This article recommends some best practices for how to stay secure and ensure patch compliance when using Miradore Management Suite’s Patch Management module. If you’re looking for the user guide or operator’s instructions, please refer to the Operator’s Guide in the product guide of Miradore Management Suite.
Study the patching status
After a patch scan has run, the results of the patch scan appear into the Security patch status view, which is located under the Operations > Security management settings in the user interface of Miradore Management Suite.
Before approving or deploying any patches, we recommend you to open this view and try to get a comprehensive understanding of the patching status of your software and computers. Identify what are the most common and severe patches that are missing from your computers.
Also, check which patches have been superseded by newer patches, because you might not want to deploy patches that have already been replaced by newer patches.
Create a patching plan
Before you actually start approving the patch deployments, we recommend you to spend a while to plan your patching principles. Below you can find a checklist of questions and tips that might help you with this.
- What patches are you or your customer interested in? Make a list of software applications to be patched.
- Review and verify your list against the results of the patch scan. Make sure your list is not unintentionally missing any software that has been detected in the environment.
- How soon new patches should be applied to managed computers?
- Who is responsible for approving patches and for maintaining the patch approval rules?

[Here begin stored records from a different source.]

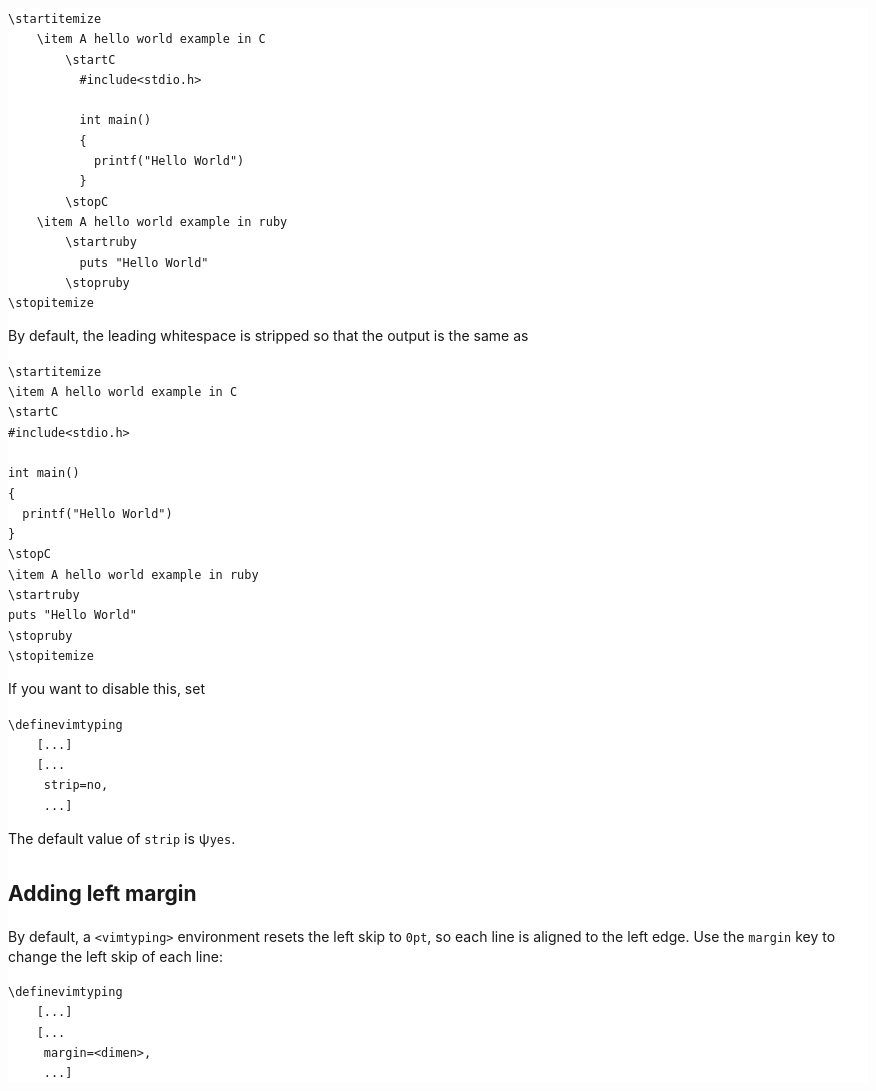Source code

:     \startitemize
        \item A hello world example in C
            \startC
              #include<stdio.h>

              int main()
              {
                printf("Hello World")
              }
            \stopC
        \item A hello world example in ruby
            \startruby
              puts "Hello World"
            \stopruby
    \stopitemize

By default, the leading whitespace is stripped so that the output is the same
as

    \startitemize
    \item A hello world example in C
    \startC
    #include<stdio.h>

    int main()
    {
      printf("Hello World")
    }
    \stopC
    \item A hello world example in ruby
    \startruby
    puts "Hello World"
    \stopruby
    \stopitemize


If you want to disable this, set

    \definevimtyping
        [...]
        [...
         strip=no,
         ...]

The default value of `strip` is ψ`yes`.

Adding left margin
------------------

By default, a `<vimtyping>` environment resets the left skip to `0pt`, so each
line is aligned to the left edge. Use the `margin` key to change the left skip
of each line:

    \definevimtyping
        [...]
        [...
         margin=<dimen>,
         ...]


[Neovim]: https://neovim.io/
[style]: https://wiki.contextgarden.net/Style_Alternatives
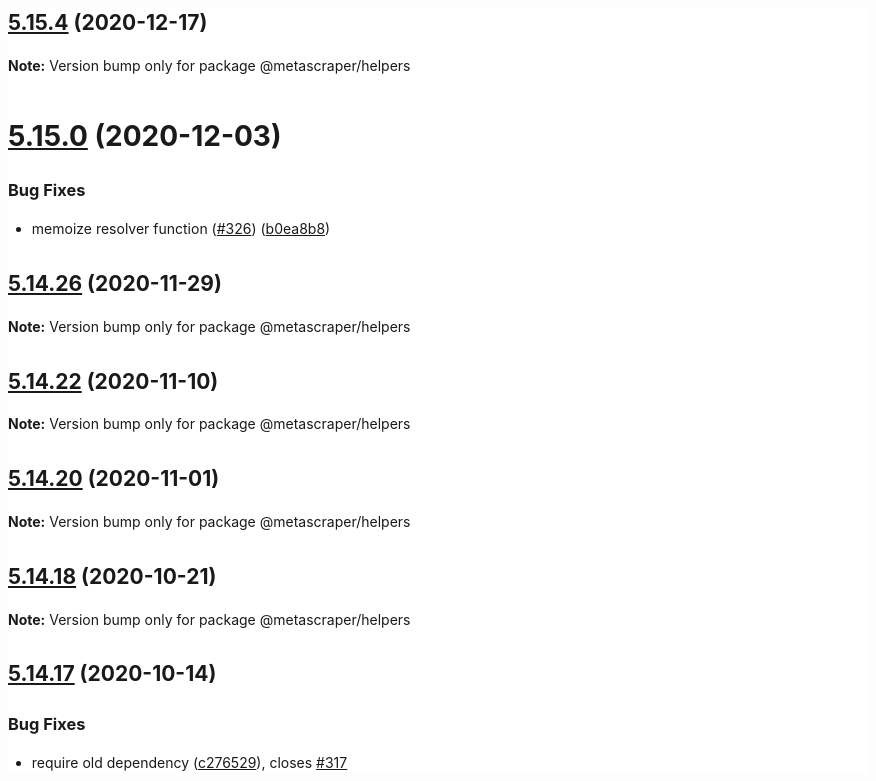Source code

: ## [5.15.4](https://github.com/microlinkhq/metascraper/tree/master/packages/metascraper-helpers/compare/v5.15.3...v5.15.4) (2020-12-17)

**Note:** Version bump only for package @metascraper/helpers

# [5.15.0](https://github.com/microlinkhq/metascraper/tree/master/packages/metascraper-helpers/compare/v5.14.27...v5.15.0) (2020-12-03)

### Bug Fixes

* memoize resolver function ([#326](https://github.com/microlinkhq/metascraper/tree/master/packages/metascraper-helpers/issues/326)) ([b0ea8b8](https://github.com/microlinkhq/metascraper/tree/master/packages/metascraper-helpers/commit/b0ea8b80aa4c6dbabc1ad91776911ac21ebe94c7))

## [5.14.26](https://github.com/microlinkhq/metascraper/tree/master/packages/metascraper-helpers/compare/v5.14.25...v5.14.26) (2020-11-29)

**Note:** Version bump only for package @metascraper/helpers

## [5.14.22](https://github.com/microlinkhq/metascraper/tree/master/packages/metascraper-helpers/compare/v5.14.21...v5.14.22) (2020-11-10)

**Note:** Version bump only for package @metascraper/helpers

## [5.14.20](https://github.com/microlinkhq/metascraper/tree/master/packages/metascraper-helpers/compare/v5.14.19...v5.14.20) (2020-11-01)

**Note:** Version bump only for package @metascraper/helpers

## [5.14.18](https://github.com/microlinkhq/metascraper/tree/master/packages/metascraper-helpers/compare/v5.14.17...v5.14.18) (2020-10-21)

**Note:** Version bump only for package @metascraper/helpers

## [5.14.17](https://github.com/microlinkhq/metascraper/tree/master/packages/metascraper-helpers/compare/v5.14.16...v5.14.17) (2020-10-14)

### Bug Fixes

* require old dependency ([c276529](https://github.com/microlinkhq/metascraper/tree/master/packages/metascraper-helpers/commit/c276529a537b59cc6f0bc9dbd8b27ba5c1d40c62)), closes [#317](https://github.com/microlinkhq/metascraper/tree/master/packages/metascraper-helpers/issues/317)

- How long are patch deployments tested with pilot computers before deploying the patches to the production computers? Our recommendation is 7 days.
- Should users be informed about patching activities? We recommend informing at least the pilot users about the new patch deployments so that they can report back the possible problems.
Approve the existing patches manually
When you have a conception of what existing patches you want to deploy to your devices, we recommend approving the patches using the view tools in the Operations > Security patch status view.
It’s good practice to start approving the patches from the most recent ones and pay attention to the Superseded and Installed by superseding data columns. This way you can easily avoid the deployment of unnecessary patches that have already been replaced by newer patches.
This manual method of approving patches is also recommended for patches that are very urgent to deploy as soon as possible (in a matter of hours rather than days). For those cases, the automated approval workflow might be too slow.
Define patch approval rules for the future patches
If you want to be very attentive to what software patches or updates are approved for installation in your environment, keep checking the Security patch view for updates regularly and handle the patch approvals manually as described in the previous paragraph.
However, we recommend defining automatic approval rules for future patches because that can save you a great deal of manual work.
When creating an automatic patch approval rule, you can test the rule’s scope using the Show matching patches task under the Tasks menu. We advise not to use the “Apply rule” button on the popup window because that may lead to approving already superseded or undesired patches. Use the popup only for evaluating the scope of the automatic approval rules that you are creating.
Also, when creating the automatic patch approval rules, we recommend to define the rules for each software vendor separately, or by the patch category. For example, one rule could be for approving critical patches. This way, understanding and managing the patch approval rules are easier.
In addition, you should always approve all patches for a pilot group first and wait for 7 days before approving the patches for the production computers. If any problems would occur with the pilot computers, then do not approve the patch for the production computers before resolving the problems first.
Reminder about the importance of patch testing
Always test new patches against typical workstation and server configurations in a pilot or test environment before deploying the patches to any production computers. Try to avoid deploying any patches to the production computers without testing them first.
Make sure that you have a diverse set of test or pilot devices that you can ensure the patches’ compatibility with all business-critical applications on all affected operating systems. The pilot computers should be non-business critical and easily recoverable in case any problems would occur.
Also, pay attention to the users of the pilot computers when choosing the pilot systems. If possible, try to select pilot devices whose users are tech-savvy and perceptive. Remember to inform the users about the upcoming patch deployments so that they are aware of what’s going on and thus ready to report any possible problems without delay.
Always have a patch rollback plan prepared in case the patches would cause any problems on the target devices.